Wednesday, September 28, 2005

On Tolstoy's War and Peace


How many times have you read the novel War and Peace?

My own answer is: Once.

It was one of the milestones and great moments in my life as a reader. Some of the other ones being 'What if to be done?' by Chernesvesky, 'Das Capital' by Marx, 'One Hundred Years of Solitude' by Marquez and 'The Real Life of Alejandro Mayta' by Mario Vargas Llosa.

It took me 18 hours to complete Resurrection but 6 months to read War and Peace. One reason of course is that I was in college and read Resurrection at a single stretch overnight.

But another was that I liked reading it slow. There was no particular plot in the novel, it was episodic- meaning I could leave off at any point and come back and continue after a few days without a break in continuity.

The characters that were sketched on paper also got sketched in the mind, slowly and imperceptibly. Prince Andrei, Levin, Natasha and General Kutzov, four of the nearly 1600 characters that populate the novel.

Tolstoy's canvas is large but also intense, he exemplified the Russian trait of writing the novel as a medium for philosophical if not psychological and sociological discourse. The novel is about 1500 pages long. The Russians always had a propensity for writing long, very long novels.

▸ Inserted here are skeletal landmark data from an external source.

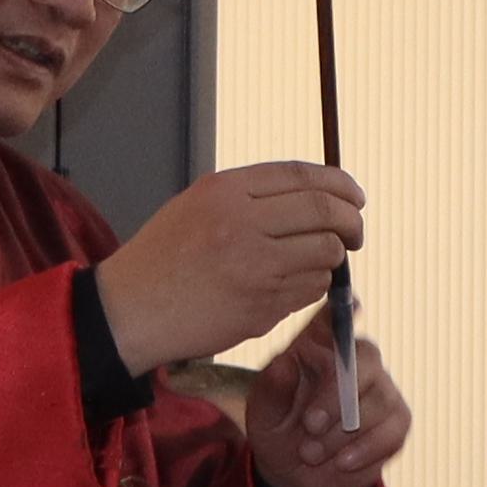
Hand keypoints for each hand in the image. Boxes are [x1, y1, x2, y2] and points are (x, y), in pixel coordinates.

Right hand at [92, 163, 366, 372]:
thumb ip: (252, 195)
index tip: (355, 198)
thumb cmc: (165, 257)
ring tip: (314, 261)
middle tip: (355, 233)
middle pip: (326, 213)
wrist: (130, 310)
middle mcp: (242, 223)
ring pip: (326, 254)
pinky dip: (313, 286)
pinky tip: (290, 285)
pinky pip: (311, 290)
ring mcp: (254, 267)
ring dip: (331, 258)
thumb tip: (319, 194)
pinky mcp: (261, 306)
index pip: (305, 176)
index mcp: (226, 190)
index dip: (341, 185)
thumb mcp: (197, 204)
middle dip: (352, 223)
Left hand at [238, 306, 409, 486]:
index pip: (335, 316)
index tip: (350, 304)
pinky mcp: (397, 420)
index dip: (344, 307)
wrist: (297, 477)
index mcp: (317, 346)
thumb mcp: (262, 414)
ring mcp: (381, 389)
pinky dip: (365, 450)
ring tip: (310, 453)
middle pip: (364, 358)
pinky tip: (341, 463)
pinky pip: (392, 431)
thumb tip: (285, 363)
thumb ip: (271, 390)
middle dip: (338, 395)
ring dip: (342, 433)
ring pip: (378, 400)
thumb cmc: (278, 431)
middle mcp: (354, 360)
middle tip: (310, 425)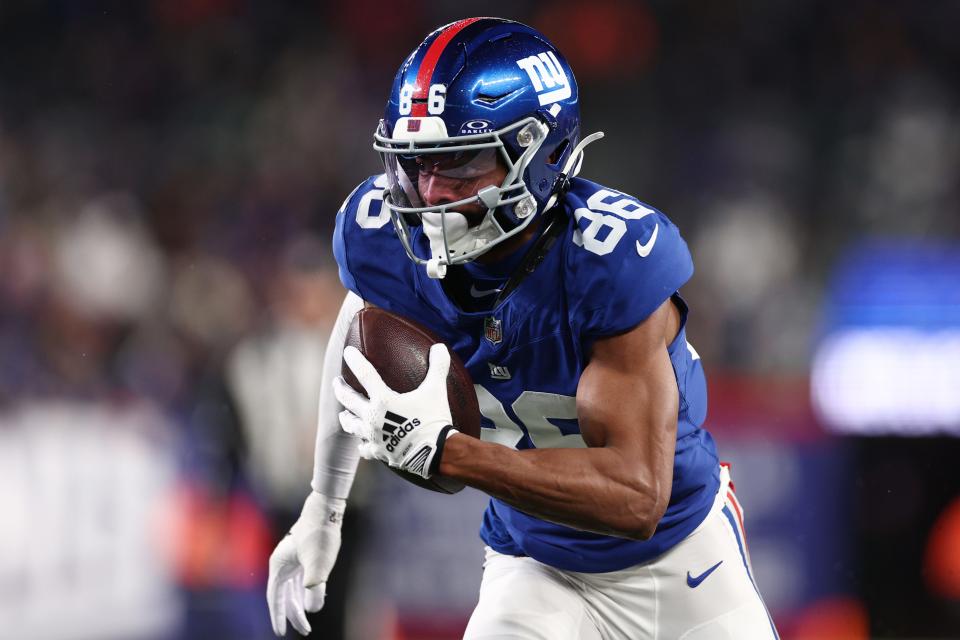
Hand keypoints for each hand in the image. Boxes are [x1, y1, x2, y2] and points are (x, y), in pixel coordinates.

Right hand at [266, 492, 345, 635]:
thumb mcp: (318, 563)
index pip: (275, 598)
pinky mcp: (302, 557)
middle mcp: (282, 565)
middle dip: (293, 615)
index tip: (281, 633)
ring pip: (292, 590)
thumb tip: (311, 609)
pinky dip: (304, 594)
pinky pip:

The reason might have been that the writers used to get paid by the number of words that they wrote. In the case of Dostoevesky this can be easily understood, he wasn't an aristocrat and struggled hard all his life to earn, even his,umm diversionary hobbies, gambling, for an example, were geared towards that noble and necessary end.

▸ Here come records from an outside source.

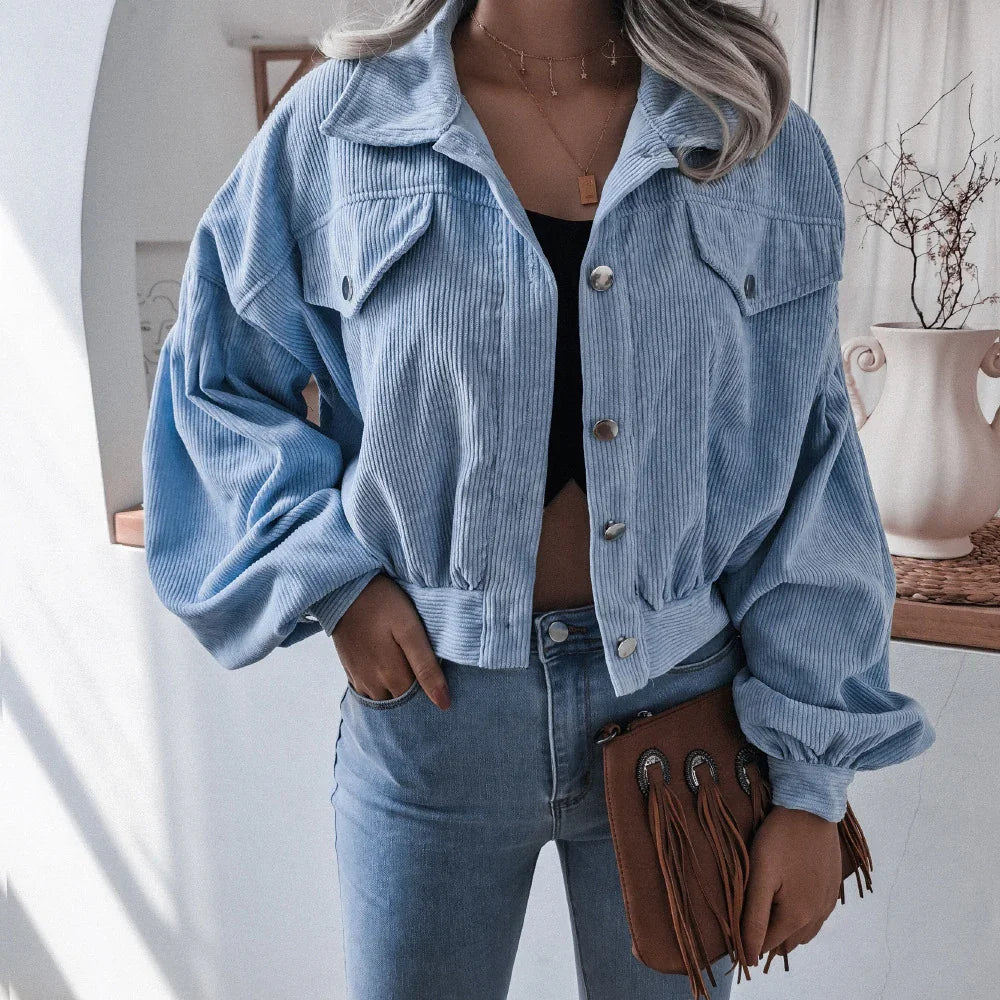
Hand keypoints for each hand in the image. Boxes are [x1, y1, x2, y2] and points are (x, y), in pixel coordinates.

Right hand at [332, 574, 450, 709]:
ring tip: (409, 668)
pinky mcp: (350, 669)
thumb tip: (444, 704)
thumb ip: (427, 668)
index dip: (431, 693)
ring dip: (396, 691)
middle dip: (414, 695)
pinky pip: (368, 690)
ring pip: (383, 698)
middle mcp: (373, 686)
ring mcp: (359, 678)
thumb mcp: (411, 631)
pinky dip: (381, 686)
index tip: (440, 679)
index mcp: (392, 678)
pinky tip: (388, 668)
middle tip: (425, 670)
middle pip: (400, 702)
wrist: (344, 588)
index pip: (418, 703)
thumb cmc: (384, 605)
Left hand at [740, 804, 841, 964]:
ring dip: (785, 928)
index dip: (748, 941)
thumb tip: (748, 957)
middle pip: (787, 942)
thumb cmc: (780, 839)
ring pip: (804, 932)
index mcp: (796, 917)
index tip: (734, 926)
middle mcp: (816, 916)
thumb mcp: (760, 876)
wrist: (811, 808)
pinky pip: (817, 916)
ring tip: (767, 905)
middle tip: (748, 913)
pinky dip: (802, 916)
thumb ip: (753, 918)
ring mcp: (828, 903)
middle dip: (767, 936)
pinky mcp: (833, 889)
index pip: (766, 946)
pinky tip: (790, 896)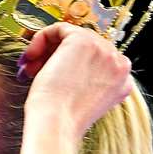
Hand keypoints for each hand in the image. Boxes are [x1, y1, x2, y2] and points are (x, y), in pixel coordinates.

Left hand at [16, 22, 133, 144]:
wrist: (56, 124)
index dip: (69, 66)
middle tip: (34, 70)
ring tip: (30, 68)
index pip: (96, 61)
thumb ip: (86, 80)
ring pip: (71, 36)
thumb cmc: (63, 120)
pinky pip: (59, 29)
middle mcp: (118, 65)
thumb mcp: (83, 99)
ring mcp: (104, 51)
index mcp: (122, 82)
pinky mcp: (84, 40)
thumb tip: (68, 64)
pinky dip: (40, 40)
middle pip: (85, 47)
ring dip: (46, 50)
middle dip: (55, 56)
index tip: (50, 73)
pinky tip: (30, 57)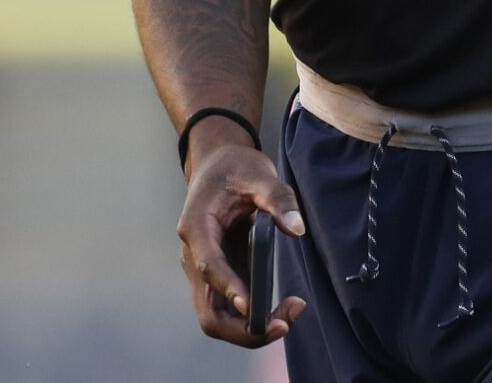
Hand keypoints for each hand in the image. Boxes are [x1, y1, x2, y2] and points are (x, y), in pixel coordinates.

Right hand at [176, 126, 307, 347]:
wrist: (219, 163)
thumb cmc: (235, 167)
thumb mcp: (259, 174)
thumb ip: (279, 199)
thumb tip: (296, 229)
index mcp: (196, 227)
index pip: (208, 265)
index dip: (228, 287)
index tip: (251, 305)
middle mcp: (194, 256)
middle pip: (208, 312)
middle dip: (242, 328)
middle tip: (282, 324)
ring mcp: (205, 270)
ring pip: (218, 318)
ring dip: (250, 328)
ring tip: (289, 314)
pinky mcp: (221, 276)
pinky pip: (231, 308)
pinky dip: (254, 316)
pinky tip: (283, 306)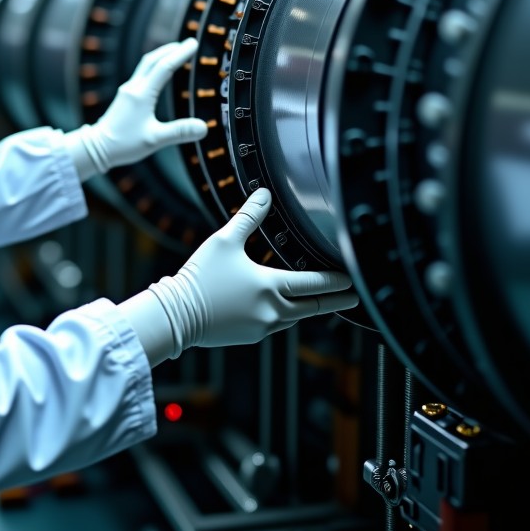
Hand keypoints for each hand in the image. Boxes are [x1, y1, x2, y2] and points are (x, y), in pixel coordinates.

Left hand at [68, 38, 207, 178]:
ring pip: (145, 65)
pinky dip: (154, 66)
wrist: (96, 148)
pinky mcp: (125, 96)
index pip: (164, 67)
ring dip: (161, 55)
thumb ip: (179, 132)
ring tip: (176, 51)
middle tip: (188, 42)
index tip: (193, 43)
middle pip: (152, 60)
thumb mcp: (154, 140)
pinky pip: (142, 74)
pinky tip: (158, 72)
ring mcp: (127, 91)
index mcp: (141, 95)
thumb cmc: (123, 144)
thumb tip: (204, 127)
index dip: (180, 54)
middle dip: (171, 49)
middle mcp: (133, 88)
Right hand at [150, 188, 358, 354]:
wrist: (176, 314)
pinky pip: (275, 324)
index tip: (351, 280)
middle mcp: (272, 310)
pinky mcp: (251, 336)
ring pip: (294, 317)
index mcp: (270, 286)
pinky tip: (280, 307)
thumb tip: (263, 194)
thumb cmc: (200, 277)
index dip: (336, 282)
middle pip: (313, 307)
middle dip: (335, 301)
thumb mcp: (224, 241)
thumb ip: (248, 217)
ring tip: (316, 300)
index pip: (314, 284)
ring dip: (307, 308)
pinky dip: (284, 315)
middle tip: (352, 298)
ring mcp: (262, 327)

But the explanation sounds a bit dubious in case of Tolstoy, who was after all an aristocrat, a well- off count.

There has even been a lesser known 'sequel' to War and Peace, it was the novel Life and Fate by Vasili Grossman. The novel was secretly published outside Russia in the sixties and created quite a sensation. It is certainly one of the great Russian novels of the 20th century.

One of the discussions in the novel is on the classical Russian writers including Chekov and Tolstoy. Chekov, one character in Life and Fate remarks, was a man born in a working class family and went to be a part of the middle class while qualifying and later working as a doctor in the smaller towns and villages of Russia, while Tolstoy, with his aristocratic upbringing as part of the ruling class, was more concerned about the 'big questions' of the times and sought to create a 'world view' using the novel.

Chekov is a far more 'democratic' writer who sought to show the human strengths and foibles in his short stories. Tolstoy, the character concludes, is far more useful for the Soviet appartchik ruling class, which probably explains why the Soviets gave so much of importance and publicity to his works, besides a whole lot of nearly cost free translations throughout the world.

Incidentally, the historian Orlando Figes Natasha's Dance: A Cultural History of Russia is not only titled after one of the characters in the novel, but also uses the novel to trace the development of Russian culture in the 19th century. It is a must read for anyone who has grown up reading and admiring the great Russian masters.